Exercise description
Reproduce each line of the material exactly, minus any picture.

─── Record excerpts ───

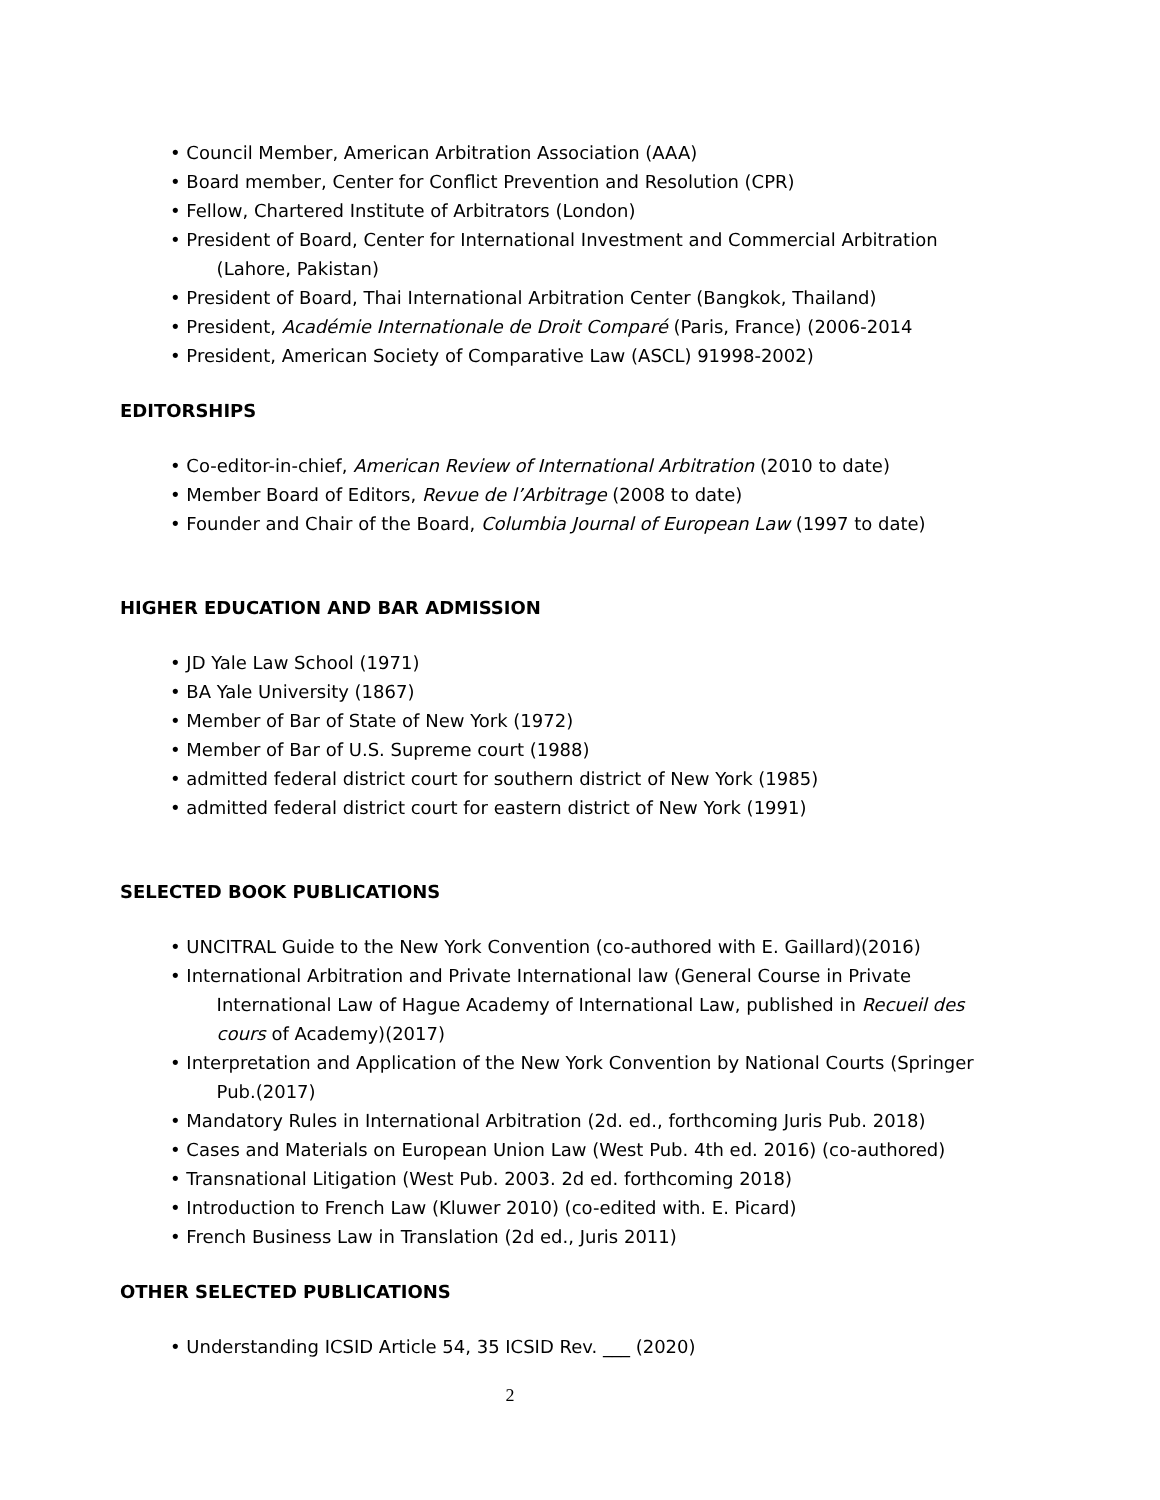• Council Member, American Arbitration Association (AAA)
• Board member, Center for Conflict Prevention and Resolution (CPR)
• Fellow, Chartered Institute of Arbitrators (London)
• President of Board, Center for International Investment and Commercial Arbitration
(Lahore, Pakistan)
• President of Board, Thai International Arbitration Center (Bangkok, Thailand)
• President, Académie Internationale de Droit Comparé (Paris, France) (2006-2014
• President, American Society of Comparative Law (ASCL) 91998-2002)
EDITORSHIPS
• Co-editor-in-chief, American Review of International Arbitration (2010 to date)
• Member Board of Editors, Revue de l’Arbitrage (2008 to date)
• Founder and Chair of the Board, Columbia Journal of European Law (1997 to date)
HIGHER EDUCATION AND BAR ADMISSION
• JD Yale Law School (1971)
• BA Yale University (1867)
• Member of Bar of State of New York (1972)
• Member of Bar of U.S. Supreme court (1988)
• admitted federal district court for southern district of New York (1985)
• admitted federal district court for eastern district of New York (1991)
SELECTED BOOK PUBLICATIONS
• UNCITRAL Guide to the New York Convention (co-authored with E. Gaillard)(2016)
• International Arbitration and Private International law (General Course in Private
International Law of Hague Academy of International Law, published in Recueil des
cours of Academy)(2017)
• Interpretation and Application of the New York Convention by National Courts (Springer
Pub.(2017)
• Mandatory Rules in International Arbitration (2d. ed., forthcoming Juris Pub. 2018)
• Cases and Materials on European Union Law (West Pub. 4th ed. 2016) (co-authored)
• Transnational Litigation (West Pub. 2003. 2d ed. forthcoming 2018)
• Introduction to French Law (Kluwer 2010) (co-edited with. E. Picard)
• French Business Law in Translation (2d ed., Juris 2011)
OTHER SELECTED PUBLICATIONS
• Understanding ICSID Article 54, 35 ICSID Rev. ___ (2020)
2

───

Exercise answer
• Council Member, American Arbitration Association (AAA)
• Board member, Center for Conflict Prevention and Resolution (CPR)
• Fellow, Chartered Institute of Arbitrators (London)
• President of Board, Center for International Investment and Commercial Arbitration
(Lahore, Pakistan)
• President of Board, Thai International Arbitration Center (Bangkok, Thailand)
• President, Académie Internationale de Droit Comparé (Paris, France) (2006-2014
• President, American Society of Comparative Law (ASCL) 91998-2002)
EDITORSHIPS
• Co-editor-in-chief, American Review of International Arbitration (2010 to date)
• Member Board of Editors, Revue de l’Arbitrage (2008 to date)
• Founder and Chair of the Board, Columbia Journal of European Law (1997 to date)
HIGHER EDUCATION AND BAR ADMISSION
• JD Yale Law School (1971)
• BA Yale University (1867)
• Member of Bar of State of New York (1972)
• Member of Bar of U.S. Supreme court (1988)
• admitted federal district court for southern district of New York (1985)
• admitted federal district court for eastern district of New York (1991)
SELECTED BOOK PUBLICATIONS
• UNCITRAL Guide to the New York Convention (co-authored with E. Gaillard)(2016)
• International Arbitration and Private International law (General Course in Private
International Law of Hague Academy of International Law, published in Recueil des
cours of Academy)(2017)
• Interpretation and Application of the New York Convention by National Courts (Springer
Pub.(2017)
• Mandatory Rules in International Arbitration (2d. ed., forthcoming Juris Pub. 2018)
• Cases and Materials on European Union Law (West Pub. 4th ed. 2016) (co-authored)
• Transnational Litigation (West Pub. 2003. 2d ed. forthcoming 2018)
• Introduction to French Law (Kluwer 2010) (co-edited with. E. Picard)
• French Business Law in Translation (2d ed., Juris 2011)
OTHER SELECTED PUBLICATIONS
• Understanding ICSID Article 54, 35 ICSID Rev. ___ (2020)
2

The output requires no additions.